El-Mangoush also referred to Libya’s keenness to cooperate in security and economic issues with the European Union, given the historical and geographical ties with the countries of the Union.
Yesterday, Tuesday, the President of the Libyan Presidential Council, Muhammad Al-Manfi, announced the launch of the national reconciliation project in the country, according to a statement issued by the media office of the Presidential Council.
Al-Manfi asserted that the decision for national reconciliation was taken because of the real desire of the Libyan people to turn the painful pages of the past and overcome differences.
A two-day conference was held in the Algerian capital, named Libya's Neighboring Countries. In its final statement, the conference stressed the need to withdraw foreign forces and mercenaries from Libyan territory and the need to involve the neighboring countries of Libya in any tracks on this issue.
The Libyan Political Dialogue Forum (LPDF) had failed during the past weeks due to sharp divisions and disagreements in approving the constitutional rule that will regulate the electoral process at the end of the year.
Libya has been in instability for a decade before the Libyan parties were successful in unifying the political power and formed an interim unified government to prepare for the elections at the end of this year. This is characterized by conflicting factions in the East and West in recent years.

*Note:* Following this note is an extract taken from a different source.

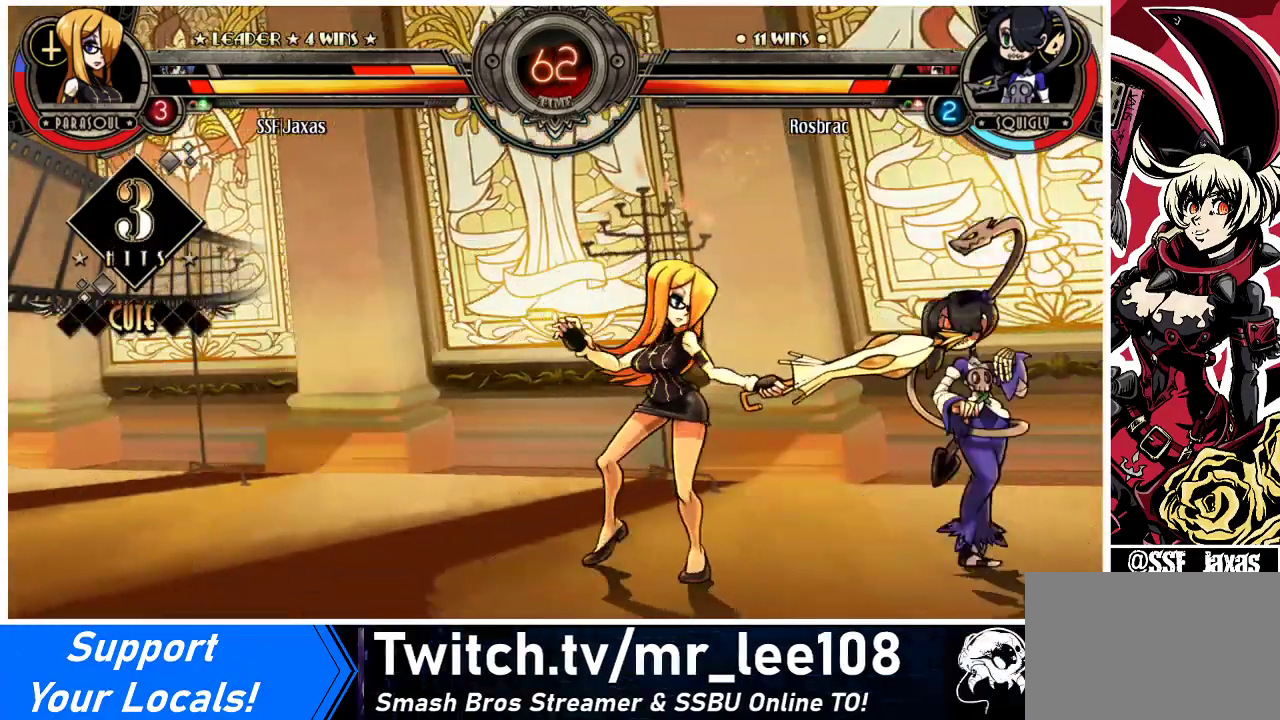
{"buttons": [], "events": [[67, "DPAD_DOWN", "down"], [100, "CROSS", "down"], [133, "DPAD_RIGHT", "up"], [200, "DPAD_DOWN", "up"], [233, "CROSS", "up"], [367, "CIRCLE", "down"], [500, "CIRCLE", "up"]]}
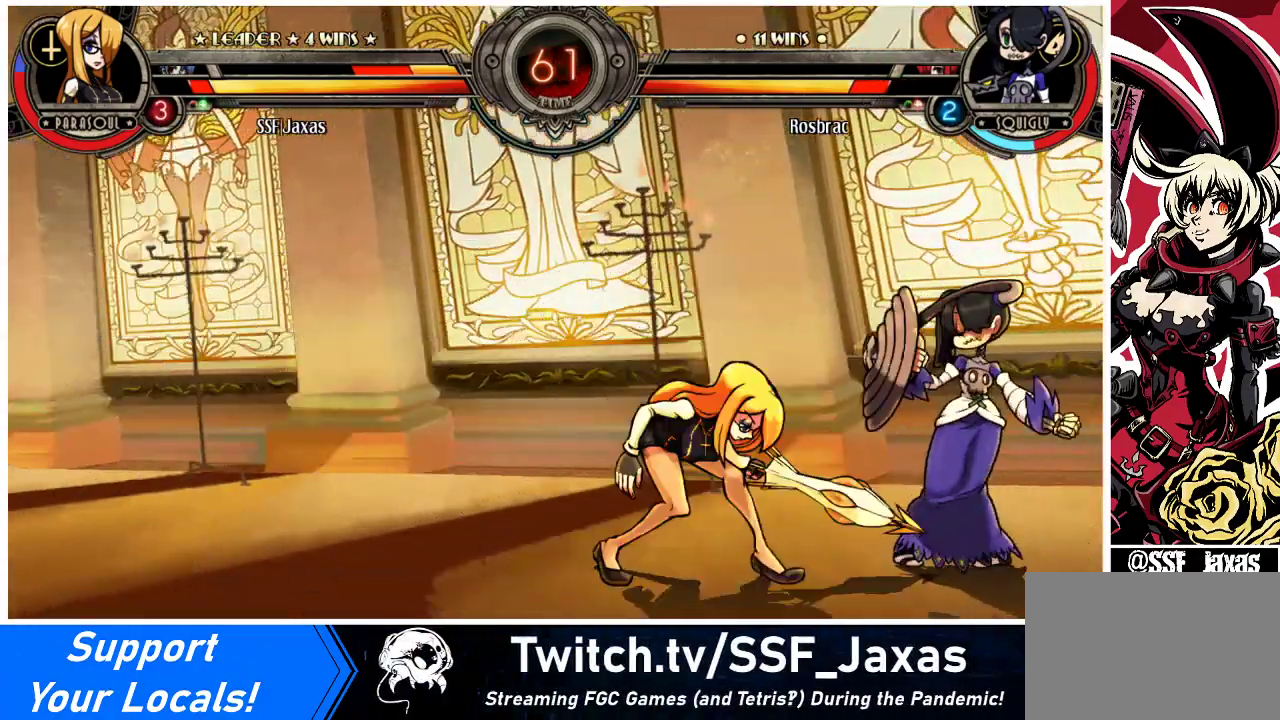
{"buttons": ["DPAD_DOWN", "DPAD_LEFT"], "events": [[100, "DPAD_LEFT", "down"], [300, "DPAD_DOWN", "down"]]}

The corporation announced that the Chairman and Board of Directors of the National Oil Corporation decided to merge and appoint the former parallel National Oil Corporation's affiliates in the National Oil Corporation and its subsidiaries, following the sector's need for functional specializations.
The National Oil Company of Libya announced earlier the end of the split between the two institutions in the oil sector caused by the country's political division.
The statement described this decision as a realization of one of the most important goals of the Interim National Unity Government which is aimed at unifying institutions and integrating their members within the legitimate institutions in the state.
The split and conflicts in Libya have disintegrated many of the country's oil fields, leading to a decrease in oil sales. In the light of the political consensus within the auspices of the United Nations to hold elections at the end of the year and a cease-fire across the country, the formation in the country of the national unity government has given people hope to see a usual return on the work of Libya's oil institutions.